__Goal of the exercise__.
Each line below with the string "Kontext" should be copied.

__Source material__.
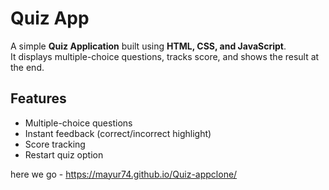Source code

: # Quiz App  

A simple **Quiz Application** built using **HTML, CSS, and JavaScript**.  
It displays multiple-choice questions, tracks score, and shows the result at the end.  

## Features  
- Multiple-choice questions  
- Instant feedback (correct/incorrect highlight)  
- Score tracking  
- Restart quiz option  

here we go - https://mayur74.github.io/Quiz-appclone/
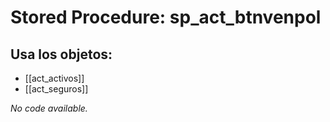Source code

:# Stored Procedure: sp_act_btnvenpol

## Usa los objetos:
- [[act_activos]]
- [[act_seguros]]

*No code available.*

==

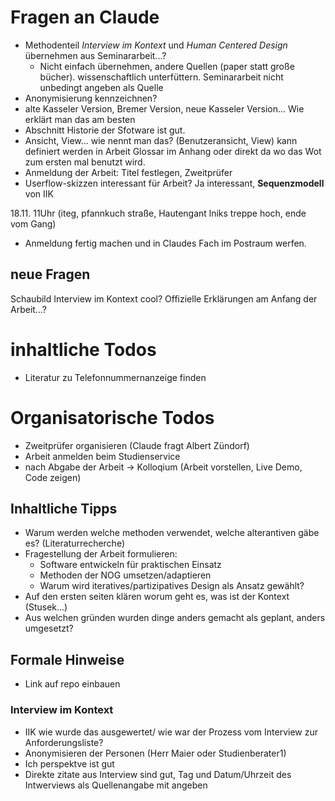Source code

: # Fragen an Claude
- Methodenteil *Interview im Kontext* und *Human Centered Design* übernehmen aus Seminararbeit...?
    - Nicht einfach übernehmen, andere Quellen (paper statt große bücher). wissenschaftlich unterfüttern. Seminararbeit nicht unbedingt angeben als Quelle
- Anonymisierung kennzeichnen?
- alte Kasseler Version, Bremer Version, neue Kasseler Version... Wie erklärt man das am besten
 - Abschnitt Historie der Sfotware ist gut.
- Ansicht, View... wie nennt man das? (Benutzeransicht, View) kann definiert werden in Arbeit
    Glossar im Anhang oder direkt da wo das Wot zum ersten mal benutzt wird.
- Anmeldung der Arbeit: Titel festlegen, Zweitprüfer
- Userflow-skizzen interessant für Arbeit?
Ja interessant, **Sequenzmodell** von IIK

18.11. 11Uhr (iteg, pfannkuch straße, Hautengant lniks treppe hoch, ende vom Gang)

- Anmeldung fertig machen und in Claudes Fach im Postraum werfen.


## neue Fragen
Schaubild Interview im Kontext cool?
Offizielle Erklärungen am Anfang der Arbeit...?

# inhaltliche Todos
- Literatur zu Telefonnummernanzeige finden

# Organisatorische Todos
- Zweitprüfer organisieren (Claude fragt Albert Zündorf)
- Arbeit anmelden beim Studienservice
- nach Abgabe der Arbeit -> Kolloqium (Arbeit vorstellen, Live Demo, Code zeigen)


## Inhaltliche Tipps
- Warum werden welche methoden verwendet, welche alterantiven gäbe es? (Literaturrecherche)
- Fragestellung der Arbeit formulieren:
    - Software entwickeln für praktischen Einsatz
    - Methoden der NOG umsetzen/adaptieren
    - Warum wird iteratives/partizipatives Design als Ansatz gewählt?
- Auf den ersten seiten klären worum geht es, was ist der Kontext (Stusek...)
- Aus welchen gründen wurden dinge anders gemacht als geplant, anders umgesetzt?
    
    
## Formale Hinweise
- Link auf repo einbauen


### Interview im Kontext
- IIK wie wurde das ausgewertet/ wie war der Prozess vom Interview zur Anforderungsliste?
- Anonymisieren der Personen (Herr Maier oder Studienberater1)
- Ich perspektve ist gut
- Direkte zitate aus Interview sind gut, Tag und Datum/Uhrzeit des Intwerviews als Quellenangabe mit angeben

__Solved problem__.
- Methodenteil *Interview im Kontext* und *Human Centered Design* übernehmen aus Seminararbeit...?
Schaubild Interview im Kontext cool?
- Auf den ersten seiten klären worum geht es, was ist der Kontext (Stusek...)
### Interview im Kontext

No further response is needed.